If You Want To Prepare Kids for an Imitative AI Future, Ban Imitative AI from Schools.
Senators Schiff and Rounds, one Democrat, one Republican, have or plan to introduce a bill to improve the artificial intelligence literacy of school kids. It is the usual kind of bipartisan boilerplate — throw some money at some specific programs instead of trusting teachers to figure out how to teach and insist on pushing the latest theories about education with or without teacher input. So far, so normal. But the problem here is that these kinds of bills are going to encourage teachers and schools to push imitative AI tools on kids. And the use of imitative AI tools by those kids is going to completely leave them helpless to deal with imitative AI in the real world.
Using imitative AI can have some benefits. In highly structured environments, like coding where probabilities are less likely to run headfirst into reality, they can provide a level of automation that is likely useful (I doubt it is economically viable, but I would also not be surprised to see firms subsidize just that aspect of imitative AI in order to keep programmers using their tools and systems). However, even in those cases, they still need to be babysat by people who understand the output, otherwise you get terrible results. Studies already show that programmers wildly over-estimate their productivity gains (using imitative AI tools actually makes them less productive, not more) and that their use introduces a ton of security flaws. And coding might be the best case.
The use of imitative AI has been shown to lower your ability to understand the task you are using it for. People who use it for just ten minutes show degradation in their ability to problem solve and think clearly. Basically, if you use the tools the temptation to rely on them eventually decays your ability to understand what they are doing and your ability to think critically. If you stop solving problems, unsurprisingly you are no longer good at solving problems.
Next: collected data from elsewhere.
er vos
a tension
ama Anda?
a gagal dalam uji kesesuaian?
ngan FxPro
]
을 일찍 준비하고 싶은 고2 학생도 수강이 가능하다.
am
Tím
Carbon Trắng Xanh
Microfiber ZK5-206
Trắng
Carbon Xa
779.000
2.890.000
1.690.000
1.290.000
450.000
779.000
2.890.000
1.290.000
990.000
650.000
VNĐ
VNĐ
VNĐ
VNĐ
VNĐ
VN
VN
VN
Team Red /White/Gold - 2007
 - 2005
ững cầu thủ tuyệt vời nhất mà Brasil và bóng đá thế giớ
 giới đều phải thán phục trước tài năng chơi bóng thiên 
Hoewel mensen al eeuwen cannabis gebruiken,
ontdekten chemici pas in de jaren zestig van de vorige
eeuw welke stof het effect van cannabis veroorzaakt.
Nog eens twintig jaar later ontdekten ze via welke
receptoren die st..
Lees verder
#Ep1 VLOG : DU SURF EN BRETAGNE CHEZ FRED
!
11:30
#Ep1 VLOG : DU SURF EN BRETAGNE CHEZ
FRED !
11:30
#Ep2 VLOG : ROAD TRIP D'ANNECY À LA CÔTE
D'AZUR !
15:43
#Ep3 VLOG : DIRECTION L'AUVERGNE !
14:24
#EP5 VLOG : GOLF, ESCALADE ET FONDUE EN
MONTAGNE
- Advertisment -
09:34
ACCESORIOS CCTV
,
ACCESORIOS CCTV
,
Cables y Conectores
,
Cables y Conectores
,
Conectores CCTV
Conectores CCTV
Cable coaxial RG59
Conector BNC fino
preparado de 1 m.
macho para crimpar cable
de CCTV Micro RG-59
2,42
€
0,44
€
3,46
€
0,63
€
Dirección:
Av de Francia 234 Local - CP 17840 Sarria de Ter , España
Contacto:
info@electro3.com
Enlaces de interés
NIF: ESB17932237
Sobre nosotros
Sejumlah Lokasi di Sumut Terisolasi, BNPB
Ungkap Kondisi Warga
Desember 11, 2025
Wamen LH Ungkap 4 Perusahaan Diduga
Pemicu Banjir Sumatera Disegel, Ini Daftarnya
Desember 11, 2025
The issue, of course, is that since imitative AI is not perfect automation, it needs babysitting, and the only people who can babysit it are people who understand what it is supposed to be doing in the first place. Surely, though, you say, desperate to sell your imitative AI based ed-tech, surely the people who grow up with imitative AI, the natives so to speak, will not have these problems.
Nope.
It turns out that the people who have been immersed in imitative AI produce shallow and incomplete work. They don’t know how to solve problems. The article linked is anecdotal, yes, but it makes perfect sense. If you rely on imitative AI to do your work, you will not actually learn to do anything. The imitative AI system, since it is right most of the time, will eventually wear down your ability to think as you rely on it more and more. The end result — people who cannot think at a time when thinking is the most important skill. And the solution? For the firm, a focus less on people trained in a given technology or skill and more on humanities majors, under the belief that those people will have hopefully spent more term leaning to think
We are likely not going to have the imitative AI world of the founders dreams. that does not mean that it will go away completely — it is still good for scams, at worst, and things like programming at best. But it requires oversight and control to be useful. Teaching kids to use it, then, is tantamount to making them completely unemployable. You have to know things to make use of imitative AI, and using imitative AI makes it harder to learn things worth knowing. If you really cared about kids and the upcoming world of imitative AI, you would keep it as far away for the kids as is humanly possible. If you want a generation that understands how to use imitative AI, you need to raise a generation of kids that never uses it. Only then can you begin to have people with the skills and mindsets required to make the things useful for anything more important than flattering CEOs.